One common symptom of PD is apathy. It is now understood to be a symptom of PD rather than a psychological consequence of the disease. And more common with left side onset of PD motor dysfunction. It is different from depression, another common symptom.

"Apathy refers to a constellation of behavioural, emotional, and motivational features including a reduced interest and participation in normal purposeful behaviour, lack of initiative with problems in initiation or sustaining an activity to completion, lack of concern or indifference, and a flattening of affect." - Apathy in Parkinson’s Disease Journal of Neurology, Neurosurgery and Psychiatry - http://jnnp.bmj.com/content/73/6/636.long

”Apathy is a neurologically based decrease in motivated behavior. It is organic rather than situational in nature. The causes are complex and not well understood but suffice to say it appears to be part of the same change in dopamine activity that brings on PD.” - http://theparkinsonscoach.com/2012/01/24/parkinsons-apathy-dont-care-or-cant-care/


For me, one highly effective anti-dote to apathy is our semi-annual migration: Vancouver - Saint Louis, Senegal. The disruption of routine, the planning, the organizing, and the necessity of constant decision making preclude apathy.

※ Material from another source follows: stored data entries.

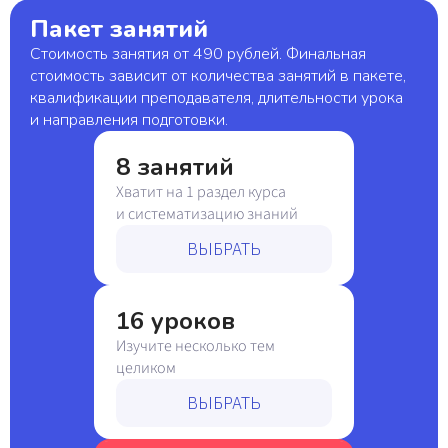
Пакет занятий
Стоимость занятия от 490 рублей. Финальная
стоимость зависит от количества занятий в пакете,
квалификации преподавателя, длительности урока
и направления подготовки.
8 занятий
Хватит на 1 раздел курса
и систематизацию знаний
ВЫБРАТЬ
16 уроков
Изучите несколько тем
целиком
ВЫБРАТЬ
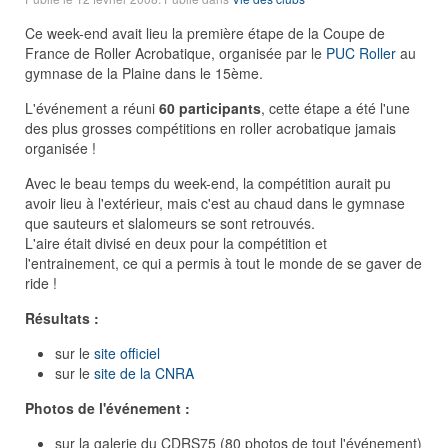
Ce week-end avait lieu la première étape de la Coupe de
France de Roller Acrobatique, organisée par le
PUC Roller
au
gymnase de la Plaine dans le 15ème.
L'événement a réuni
60 participants
, cette étape a été l'une
des plus grosses compétitions en roller acrobatique jamais
organisée !
Avec le beau temps du week-end, la compétition aurait pu
avoir lieu à l'extérieur, mais c'est au chaud dans le gymnase
que sauteurs et slalomeurs se sont retrouvés.
L'aire était divisé en deux pour la compétition et
l'entrainement, ce qui a permis à tout le monde de se gaver de
ride !
Résultats :
sur le
site officiel
sur le
site de la CNRA
Photos de l'événement :
sur la galerie du CDRS75 (80 photos de tout l'événement)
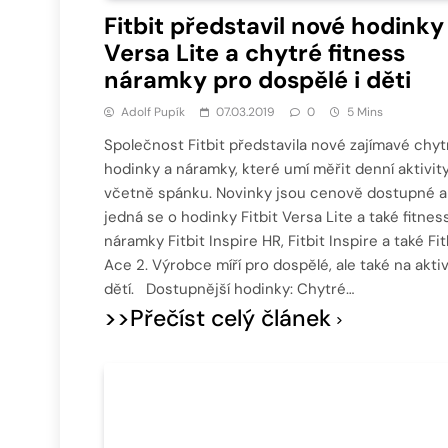
Fitbit představil nové hodinky
Versa Lite a chytré fitness
náramky pro dospělé i děti
Adolf Pupík
07.03.2019
0
5 Mins
Společnost Fitbit představila nové zajímavé chyt
hodinky a náramky, které umí měřit denní aktivit
včetně spánku. Novinky jsou cenově dostupné a
jedná se o hodinky Fitbit Versa Lite a také fitnes
náramky Fitbit Inspire HR, Fitbit Inspire a také Fit
Ace 2. Výrobce míří pro dospělé, ale také na aktiv
dětí. Dostupnější hodinky: Chytré…
>>Přečíst celý článek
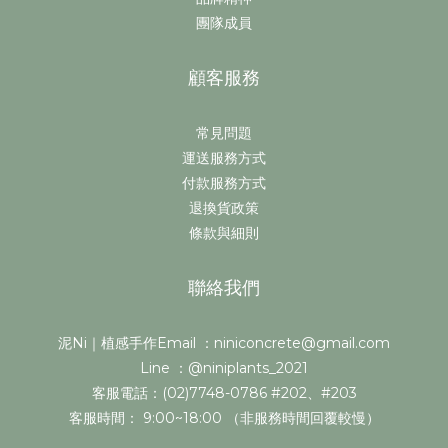
團隊成員
顧客服務
常見問題
運送服務方式
付款服務方式
退換貨政策
條款與細則
聯絡我們
泥Ni｜植感手作Email ：niniconcrete@gmail.com
Line ：@niniplants_2021
客服電話：(02)7748-0786 #202、#203
客服時間： 9:00~18:00 （非服務時間回覆較慢）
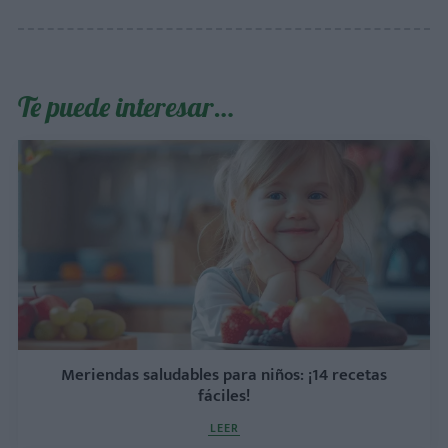
Te puede interesar…
Meriendas saludables para niños: ¡14 recetas
fáciles!
LEER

True I could just give up and not do it. However, by nature I am more compulsive/determined than apathetic. And besides, having set things up this way financially, I don't really have a choice!

So off we go.

After the usual struggles;
- Abdoukhadre wrangling our excessive carry-on baggage through security while wearing a belt and shoes he has to remove,
-  me wrenching Taxi out of her cat cage at security (the security agent kindly offering me a seat while waiting for her cage to go through the x-ray. I told him Taxi is afraid of the security process. He said: "are you nervous?" I was in full body tremor. "No, she is. I have Parkinson’s."),
- surrendering control and responsibility for getting to the plane on time to the Air France agent pushing the wheel chair (his fat belly flapping between my shoulder blades),
- once in the plane, finding somewhere to do yoga stretches. (Inexplicably our regular fare tickets put us in Premium Voyageur Class where the scaled down Business Class bucket seats could not save my toes from cramping into the prawn pose),

and after recovering from the 24 hour marathon of symptom-inducing conditions, we arrived, in Saint Louis, safe and sound.